> **RECORDED INFORMATION**
#####
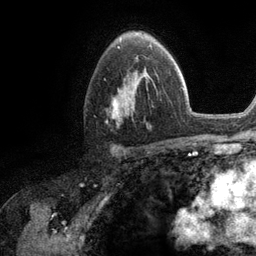
Breast MRI (dynamic contrast-enhanced), one axial slice; slice 75 of 134 in the series (ordered by position); cropped to one breast; dynamic contrast-enhanced series, time point 2 of 6 at this slice position (early post-contrast); 3 T; TE 2.8 ms, TR 7.3 ms; 1.2 mm slice thickness; 256 × 256 image matrix, field of view 180 × 180 mm. Female patient.
Structures marked on this image (semi-automatically segmented with operator editing):
- enhancing-tissue mask used for the functional tumour volume (all voxels passing the contrast-enhancement thresholds inside the analysis volume; usually the tumour): bounding box [x1, y1, x2, y2] px = [112, 57, 148, 124]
#####
> **TASK PROMPT**
Line by line, reproduce the material above exactly, leaving each picture out.

> **EXERCISE ANSWER**
Breast MRI (dynamic contrast-enhanced), one axial slice; slice 75 of 134 in the series (ordered by position); cropped to one breast; dynamic contrast-enhanced series, time point 2 of 6 at this slice position (early post-contrast); 3 T; TE 2.8 ms, TR 7.3 ms; 1.2 mm slice thickness; 256 × 256 image matrix, field of view 180 × 180 mm. Female patient.
Structures marked on this image (semi-automatically segmented with operator editing):
- enhancing-tissue mask used for the functional tumour volume (all voxels passing the contrast-enhancement thresholds inside the analysis volume; usually the tumour): bounding box [x1, y1, x2, y2] px = [112, 57, 148, 124]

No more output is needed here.